Task input:

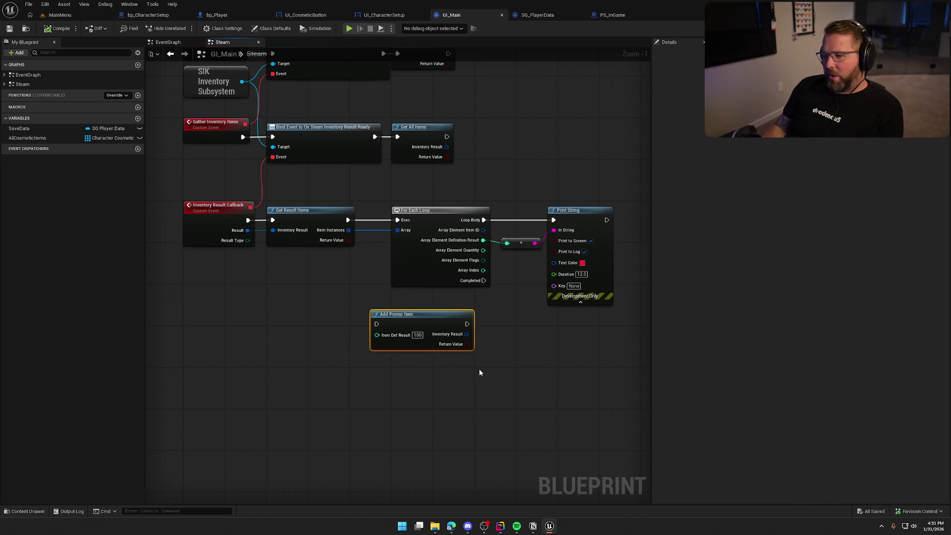
pyautogui.moveTo(430, 318)
pyautogui.mouseDown()
pyautogui.moveTo(440, 322)
pyautogui.moveTo(450, 306)
pyautogui.mouseUp()
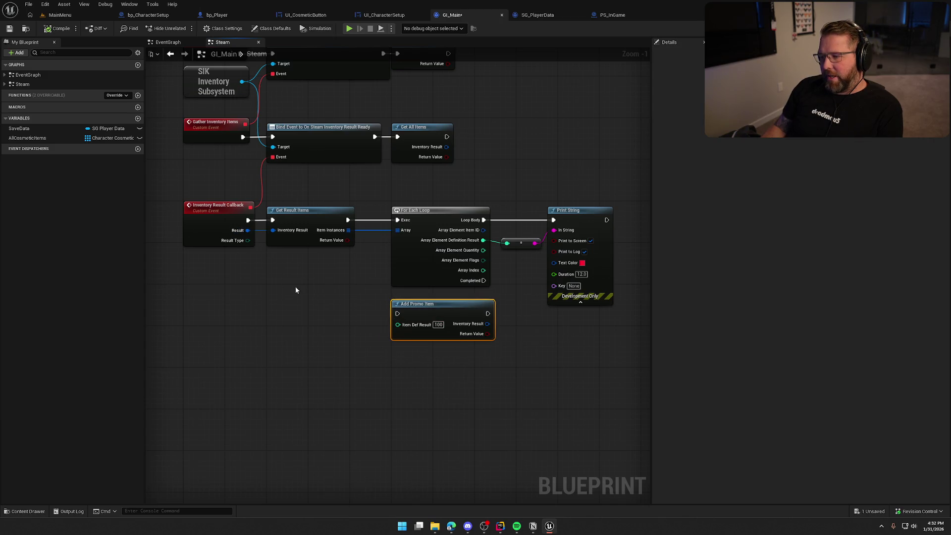
pyautogui.click(313, 213)
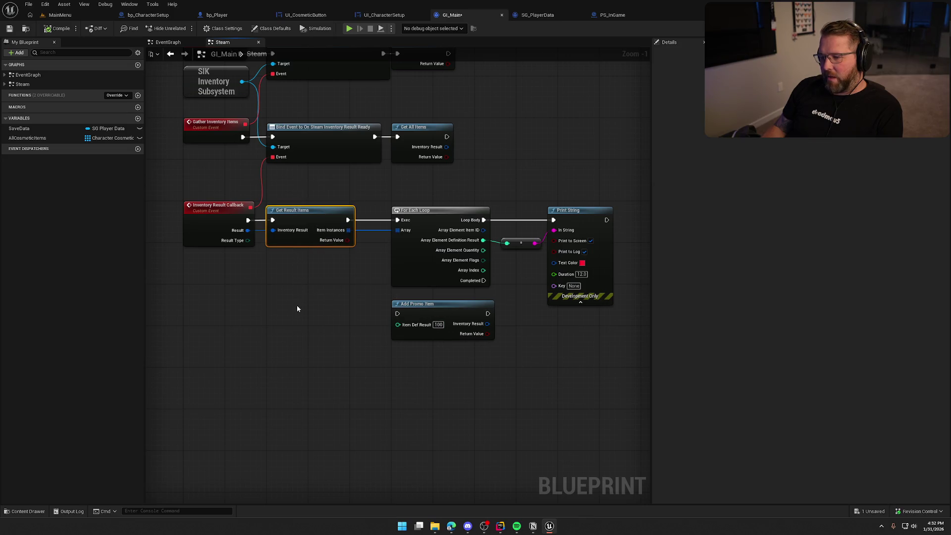
pyautogui.click(248, 287)
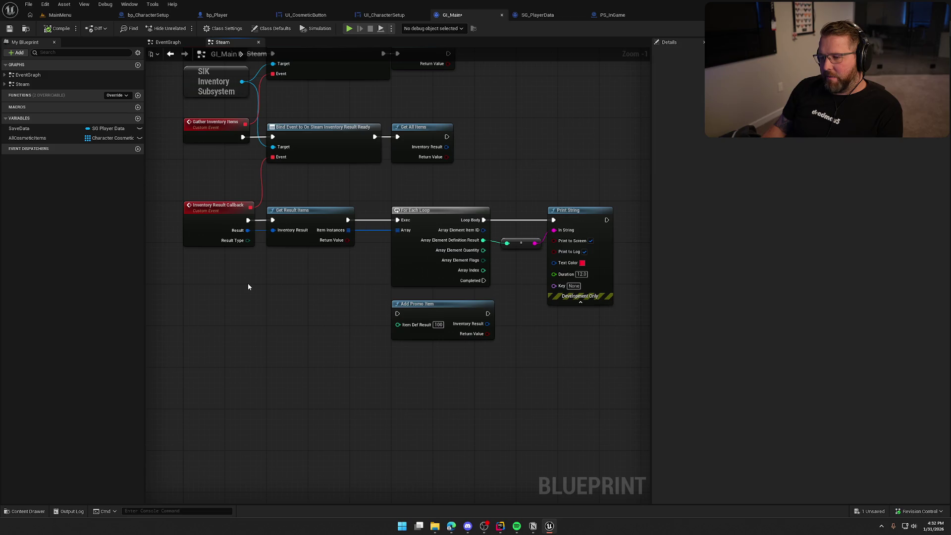
pyautogui.moveTo(447, 315)
pyautogui.mouseDown()
pyautogui.moveTo(534, 145)
pyautogui.moveTo(567, 132)
pyautogui.mouseUp()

Exercise instructions: The expected answer consists solely of the lines from the one with "pyautogui.click(248, 287)" through the last line of the listing above, restated exactly, minus any pictures.

Task result:
pyautogui.click(248, 287)
pyautogui.moveTo(447, 315)
pyautogui.mouseDown()
pyautogui.moveTo(534, 145)
pyautogui.moveTo(567, 132)
pyautogui.mouseUp()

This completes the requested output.